■ What the exercise asks ■
For each statement, say whether it agrees with the section on RAGE and diabetes, and give yes or no with the deciding words of the section quoted exactly: (a) RAGE has two C type immunoglobulin domains; (b) diabetes upregulates RAGE expression in vascular endothelium and smooth muscle, at least in animal models; (c) recognition of glycated proteins by macrophages and monocytes leads to increased secretion of IL-1β and CSF-1.

■ Text section ■

========

The role of RAGE in the pathogenesis of diabetes and many other diseases is interesting.
Hudson et al. (2002) reports that RAGE is a signalling receptor family that is itself part
of the immunoglobulin receptor superfamily, some classifying it as a pattern recognition
receptor. It has three immunoglobulin domains, two V type and one C type, having one
transmembrane region as well as a cytosolic signalling tail. RAGE seems to be expressed
in very low amounts normally, but diabetes upregulates RAGE expression in vascular
endothelium and smooth muscle, at least in animal models, which may contribute to the
chronic inflammation sometimes observed in diabetes (Hudson et al. 2002).
Some major complications of diabetes mellitus include nephropathy, neuropathy and
retinopathy. It has been found that, both in insulin-dependent and insulin-independent
diabetes, the amount of glycated haemoglobin and glyoxylase I activity both strongly
correlated with the appearance of these complications. Furthermore, increased incidence
of glycated proteins leads to their recognition by macrophages and monocytes, which in
turns leads to increase secretion of proinflammatory cytokines IL-1β and CSF-1, both impli-
cated to contribute to atherosclerosis, glomerulosclerosis and proliferative vitreoretinopathy
(Thornalley 1996).

========

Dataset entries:
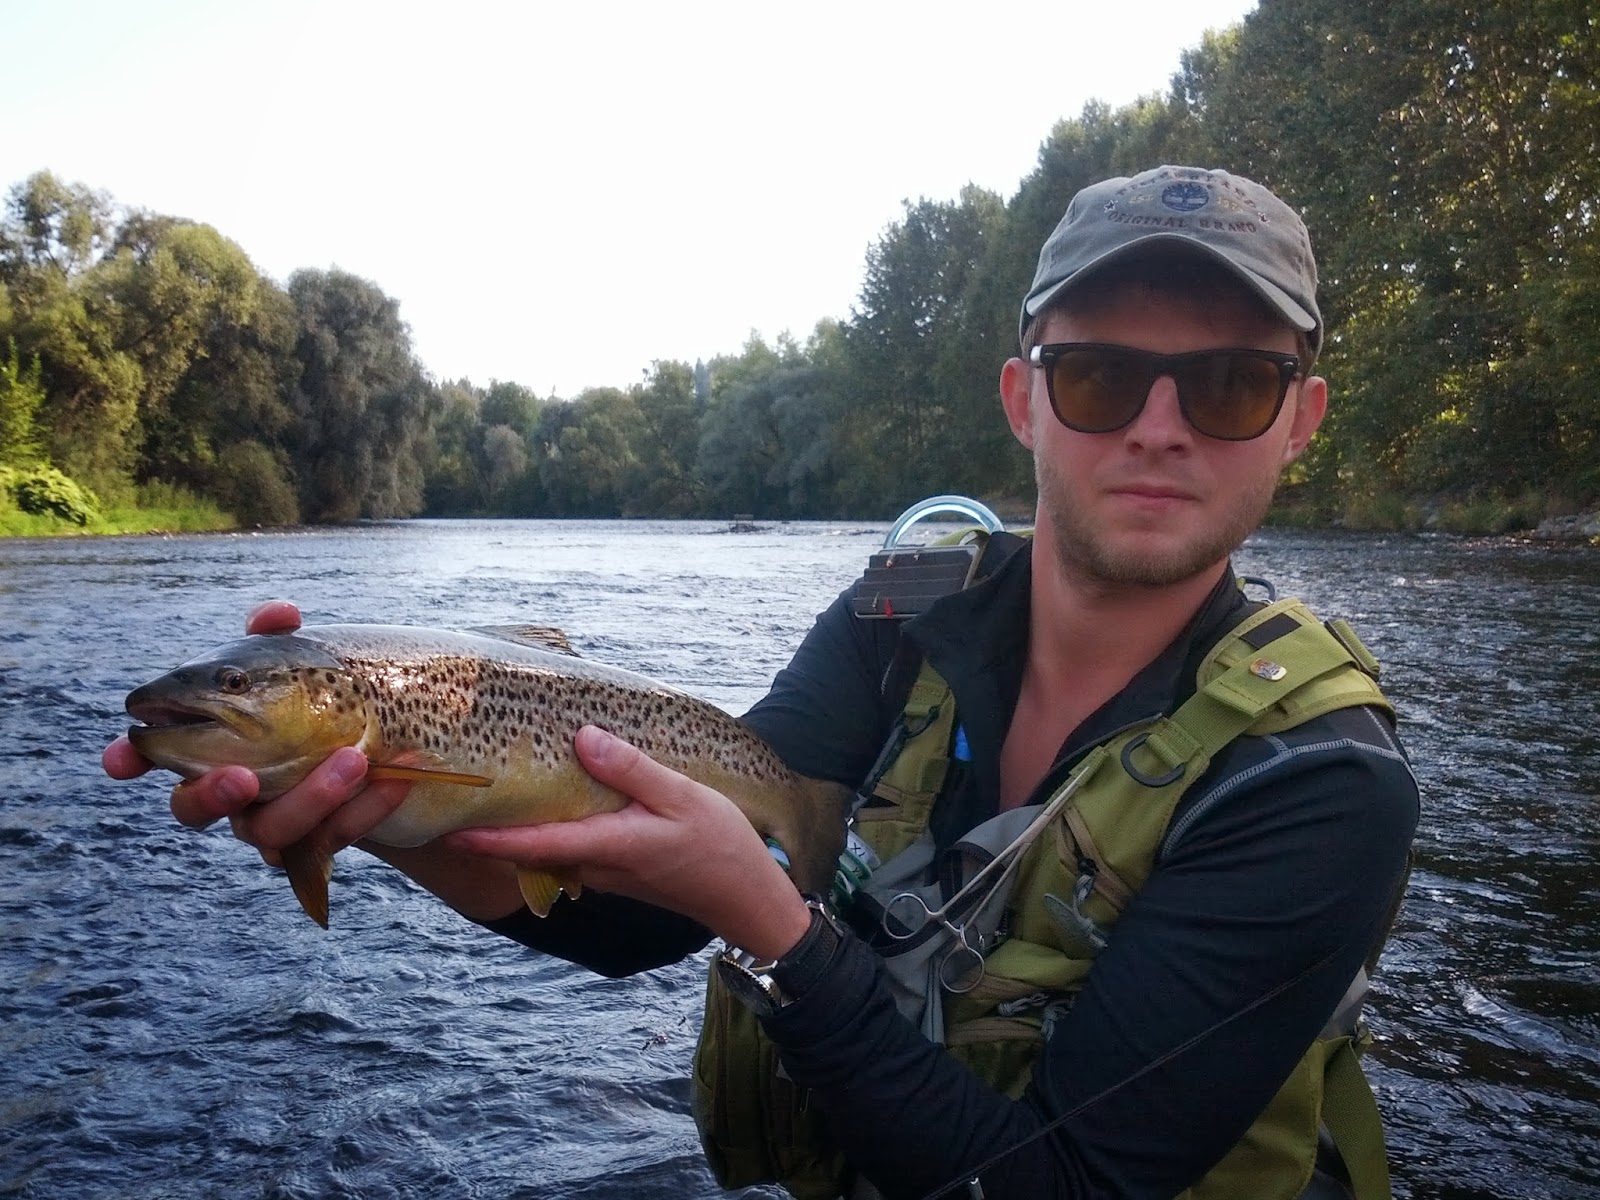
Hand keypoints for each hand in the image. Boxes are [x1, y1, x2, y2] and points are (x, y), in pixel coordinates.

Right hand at [104, 600, 405, 864]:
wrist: (386, 756)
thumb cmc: (322, 701)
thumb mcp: (306, 664)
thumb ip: (284, 639)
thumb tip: (277, 614)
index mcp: (210, 740)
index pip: (153, 753)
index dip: (132, 757)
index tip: (122, 759)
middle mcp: (231, 789)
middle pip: (193, 809)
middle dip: (212, 794)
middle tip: (243, 777)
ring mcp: (272, 821)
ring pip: (270, 831)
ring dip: (311, 797)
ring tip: (355, 759)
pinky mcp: (320, 843)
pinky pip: (333, 840)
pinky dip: (363, 811)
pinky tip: (394, 781)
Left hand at [447, 726, 811, 958]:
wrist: (746, 898)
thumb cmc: (720, 845)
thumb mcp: (681, 796)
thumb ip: (631, 769)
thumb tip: (582, 738)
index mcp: (608, 845)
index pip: (532, 844)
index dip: (486, 838)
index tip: (446, 828)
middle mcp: (597, 865)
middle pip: (530, 850)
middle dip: (491, 833)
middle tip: (455, 801)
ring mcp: (606, 873)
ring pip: (550, 851)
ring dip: (519, 833)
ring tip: (492, 798)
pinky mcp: (619, 872)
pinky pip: (572, 850)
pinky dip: (551, 833)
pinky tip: (552, 806)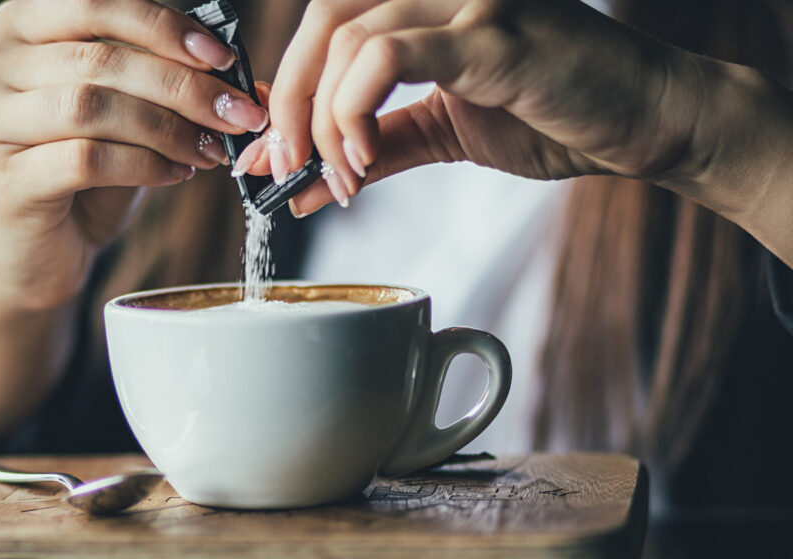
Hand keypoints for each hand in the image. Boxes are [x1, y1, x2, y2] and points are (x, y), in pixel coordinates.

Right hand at [0, 0, 268, 310]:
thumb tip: (250, 83)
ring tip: (211, 150)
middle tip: (237, 114)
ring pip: (91, 106)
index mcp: (17, 27)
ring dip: (167, 127)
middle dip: (183, 87)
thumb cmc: (78, 174)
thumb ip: (166, 82)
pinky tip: (176, 173)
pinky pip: (87, 160)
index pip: (95, 5)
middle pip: (100, 60)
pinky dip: (144, 164)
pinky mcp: (5, 182)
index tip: (222, 60)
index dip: (164, 27)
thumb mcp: (123, 114)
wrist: (29, 252)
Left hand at [244, 0, 708, 216]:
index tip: (271, 149)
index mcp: (422, 0)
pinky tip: (362, 161)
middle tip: (285, 167)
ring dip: (324, 121)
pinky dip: (356, 112)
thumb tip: (295, 183)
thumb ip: (370, 147)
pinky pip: (391, 56)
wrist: (645, 121)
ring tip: (340, 177)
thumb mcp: (440, 132)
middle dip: (288, 103)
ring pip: (348, 38)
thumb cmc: (553, 115)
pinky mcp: (493, 33)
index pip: (325, 20)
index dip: (283, 83)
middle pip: (322, 20)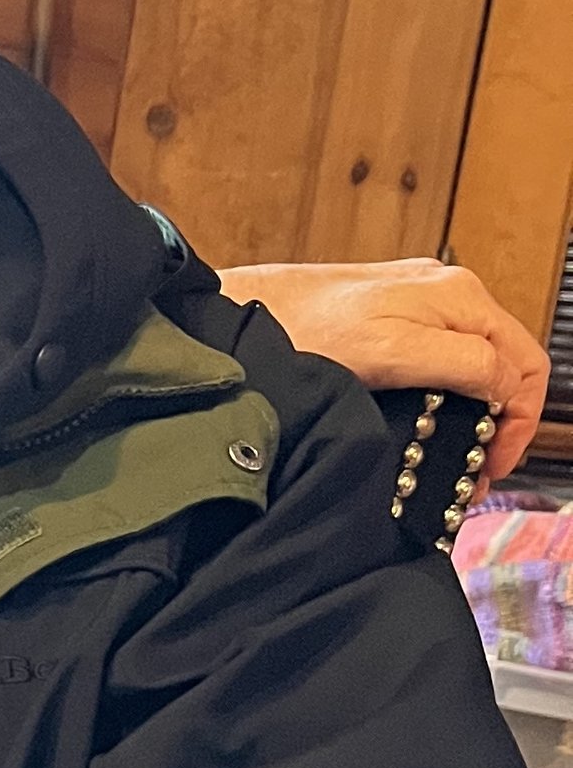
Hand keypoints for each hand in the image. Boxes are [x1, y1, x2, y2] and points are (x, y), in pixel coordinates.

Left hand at [221, 257, 549, 475]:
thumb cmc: (304, 326)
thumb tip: (507, 388)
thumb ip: (464, 363)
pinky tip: (420, 429)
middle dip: (498, 424)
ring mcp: (417, 308)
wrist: (241, 312)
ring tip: (447, 459)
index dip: (522, 421)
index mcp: (461, 297)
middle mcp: (446, 296)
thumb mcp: (395, 350)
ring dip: (469, 417)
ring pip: (471, 370)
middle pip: (503, 368)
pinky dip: (440, 402)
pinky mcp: (388, 324)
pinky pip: (436, 366)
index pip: (527, 364)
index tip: (494, 463)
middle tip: (472, 472)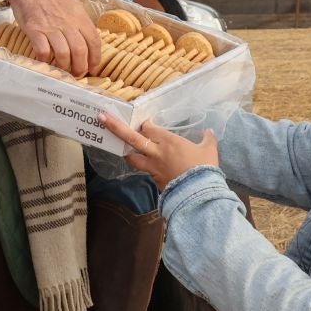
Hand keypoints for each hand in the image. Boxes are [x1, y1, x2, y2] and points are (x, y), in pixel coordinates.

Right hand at [0, 0, 99, 75]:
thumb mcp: (72, 3)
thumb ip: (79, 20)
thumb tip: (86, 39)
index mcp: (79, 16)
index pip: (94, 41)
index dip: (95, 58)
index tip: (93, 68)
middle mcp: (67, 22)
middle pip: (80, 51)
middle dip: (81, 67)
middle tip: (77, 74)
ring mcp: (50, 27)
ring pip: (63, 53)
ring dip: (65, 66)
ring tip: (63, 70)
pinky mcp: (34, 29)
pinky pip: (42, 50)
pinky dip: (45, 59)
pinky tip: (46, 60)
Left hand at [102, 114, 219, 190]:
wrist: (199, 193)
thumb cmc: (204, 168)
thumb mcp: (209, 150)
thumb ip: (207, 139)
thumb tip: (208, 132)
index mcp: (168, 141)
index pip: (148, 128)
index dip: (144, 124)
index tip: (143, 123)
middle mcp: (156, 152)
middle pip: (131, 138)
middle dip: (116, 127)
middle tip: (102, 118)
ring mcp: (152, 168)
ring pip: (132, 158)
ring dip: (125, 153)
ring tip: (120, 148)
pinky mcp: (154, 181)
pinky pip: (144, 172)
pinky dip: (143, 169)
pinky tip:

========

■ Your solution ■
(a) No: "two V type and one C type"
(b) Yes: "diabetes upregulates RAGE expression in vascular endothelium and smooth muscle, at least in animal models"
(c) Yes: "leads to increase secretion of proinflammatory cytokines IL-1β and CSF-1"